Riders to the Sea
by John Millington Synge
Director:
Paul Baker
Cast
in order of appearance
Cathleen Rachel Baker
Nora Rowan Cunningham
Maurya Maura Byrne
Bartley Mike Folan
Mourning Women Corinna Christman, Nora Davis, Elizabeth Horne, Barbara Jackson, Bobbie Lyons
Mourning Men Andre Hogan, Bill Hohnke, John Roberts, Brian Weaver
Production Crew
Stage Manager & Directors’ Assistant Brenda Bolden
Properties Brenda Bolden
Sound design Joe Plummer
Set design and construction: Mike Folan, Paul Baker, Rachel Baker
House Manager Brian Weaver
Setting: An island off the West of Ireland
Riders to the Sea
Edmund John Millington Synge was born in County Dublin in 1871. He died of Hodgkins disease in 1909, not yet 38 years old.
In his short life, he co founded the famous Abby Theatre in Dublin, and gained a reputation as one of the foremost English-language playwrights in Ireland. And one of the most controversial. His best known play, The Playboy of the Western World, was met by riots when it first opened in 1907.
Synge wrote Riders to the Sea in 1902 after five years summering in the Aran Islands, soaking up the stories and the speech of the people there. It was first performed in 1904.
In a preface to his work, Synge wrote: All art is collaboration; and there is little doubt that in the happy ages of literature, striking and beautiful phrases were as ready to the story-teller’s or the playwright’s hand, as the rich cloaks and dresses of his time…. This matter, I think, is of importance, for in countries where the imagination of the people, and the language they use, is rich and living, it is possible for a writer to be rich and copious in his words, and at the same time to give the reality, which is the root of all poetry, in a comprehensive and natural form….In a good play, every speech should be as fully flavored as a nut or apple, and such speeches cannot be written by anyone who works among people who have shut their lips on poetry. In Ireland, for a few years more, we have a popular imagination that is fiery and magnificent, and tender; so that those of us who wish to write start with a chance that is not given to writers in places where the springtime of the local life has been forgotten, and the harvest is a memory only, and the straw has been turned into bricks.

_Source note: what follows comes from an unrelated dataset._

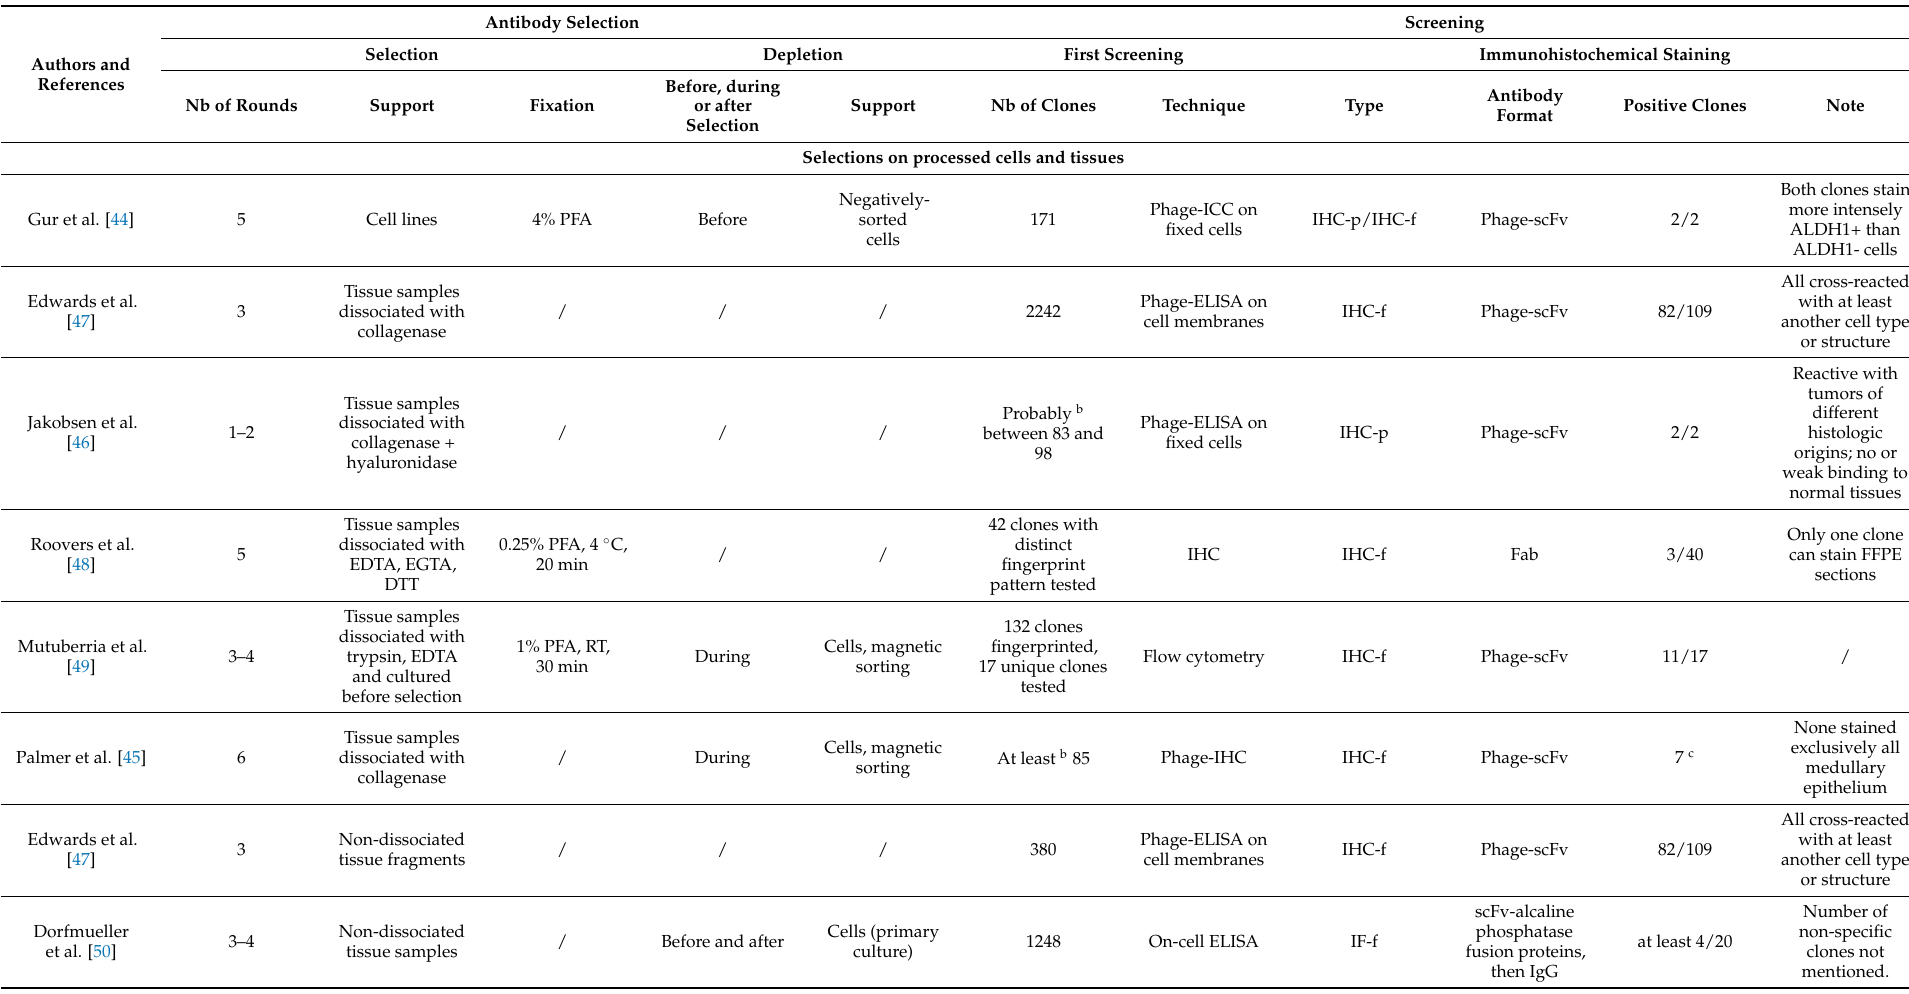
Table 1. Phage display-based antibody selection for tissue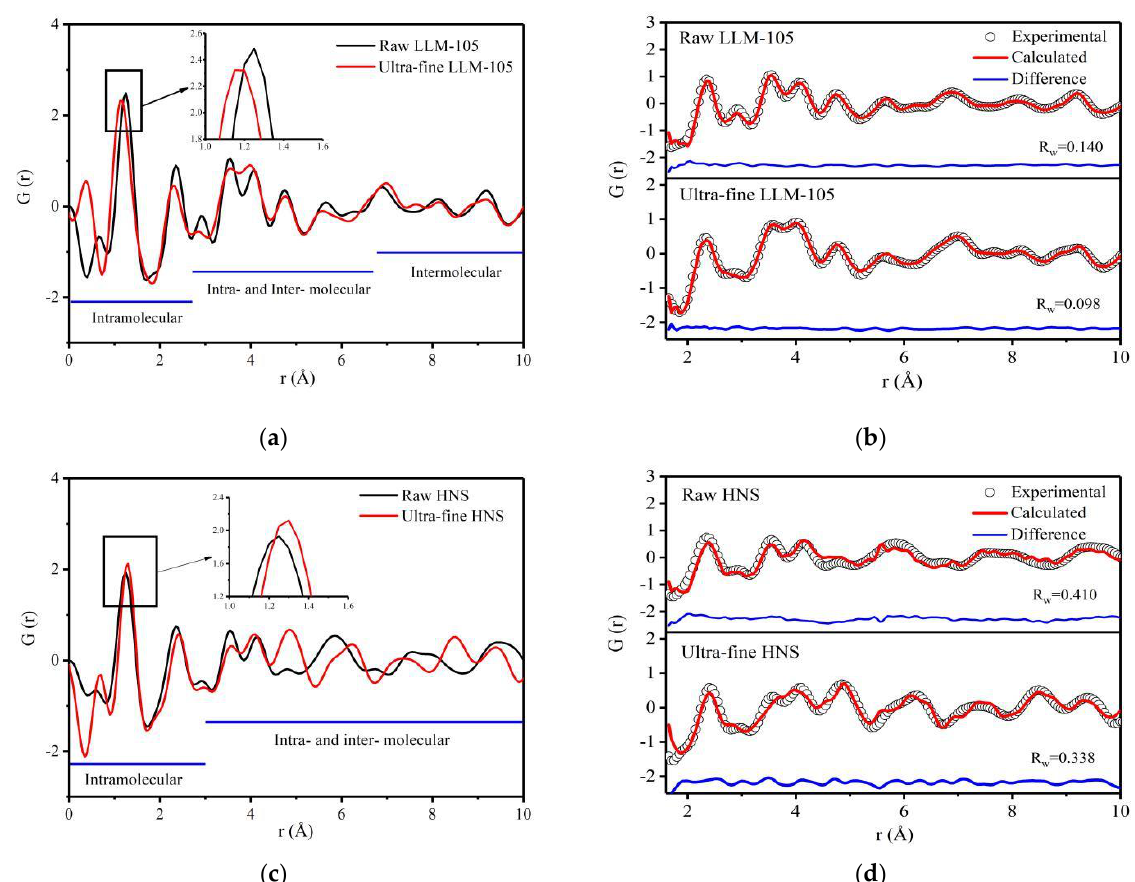
Figure 4. PDF curves and fitting results of two samples with different particle sizes: ( a ) PDF curve of LLM-105 with different particle sizes; ( b ) PDF fitting results of LLM-105; ( c ) PDF curve of HNS with different particle sizes; ( d ) PDF fitting results of HNS.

We have made no attempt to reproduce the accent of the Aran Islands in our staging of this play. I believe that, in Riders to the Sea, Synge’s language transcends the Irish soil in which it is so firmly rooted and achieves a diction as universal as Shakespeare’s. To speak the music of Synge’s prose, it is no more necessary to adopt an Irish brogue than it is necessary to perform Macbeth with a Scottish accent—or, for that matter, a Jacobean English one.